The Quick-Step Alpha Vinyl rider hauled himself up the 18 percent gradients at the summit of the Peyragudes ski station, cheered by the hundreds of fans who had stuck around and in front of his watching teammates and staff.
With the digital clocks ticking down the amount of time the Dutchman had left, Jakobsen crossed the line and immediately veered left into the barriers, collapsing into a breathless heap.
His teammate Florian Sénéchal celebrated wildly and ran over to the sprinter, Jakobsen only able to respond by taking off his helmet and slumping over his handlebars.
A few minutes later, after enjoying a brief cameo holding onto a race motorbike as he climbed even higher to his team's bus, Jakobsen was apologetic as he refused an interview. "No, sorry," he said, in between pants of exhaustion. "Maybe the day after tomorrow. Tomorrow is another day."
Nipt! Uitgeputte Fabio Jakobsen komt maar net voor de tijdslimiet aan #TDF2022 pic.twitter.com/VIR7NajiV1July 20, 2022
Sénéchal did talk, but he did so welling up, his mind casting back almost two years to when Jakobsen almost lost his life in a high-speed crash at the Tour of Poland.
"After Poland I seen his face... and it was destroyed," Sénéchal said, tears pooling around his eyes. "Today, chapeau.
"He has my respect. He is my friend. I always wanted to give the maximum for him.

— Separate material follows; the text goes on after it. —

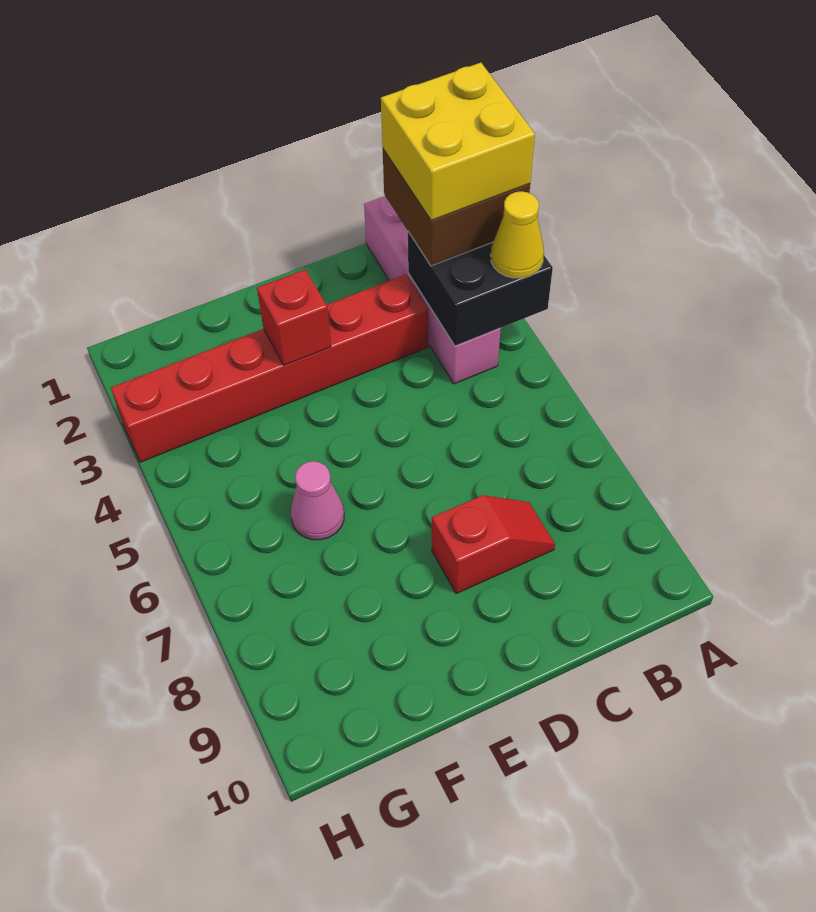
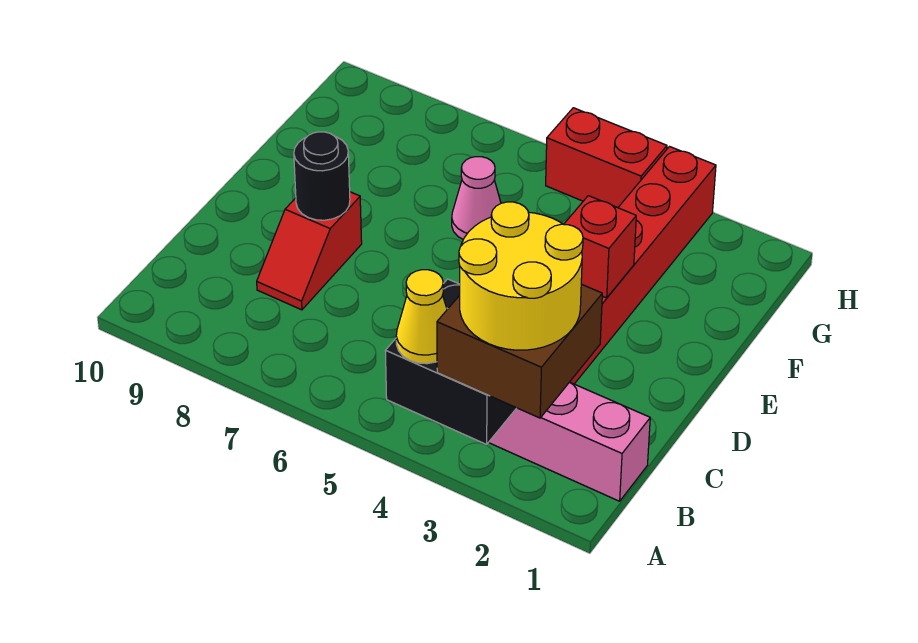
yellow brick A2:B3 level 4 -> yellow round brick A2:B3 level 4
none -> black round brick D8 level 2
none -> red brick H4:H5 level 1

"I just said to him: push your limit for your family, for your teammates and you will win on the Champs-Élysées [on Sunday] for sure."
Given Jakobsen's story, making the time cut on a savage day in the Pyrenees is as much an achievement as winning a bunch sprint is.
The 25-year-old just made the time cut on stage 11 of the race, but stage 17 was an even closer affair. On the fourth and final climb, Quick-Step instructed his designated domestiques, Sénéchal, Mikkel Honoré and Yves Lampaert, to leave him so that they too would not miss the time cut.
"I must say it's almost a victory," the team's sports director Tom Steels said. "I think the whole team was quite emotional because they fought all day, they knew it was tight, and they had to leave him alone which was not easy because Klaas [Lodewyck, another team DS] had to say a few times that they had to leave him alone.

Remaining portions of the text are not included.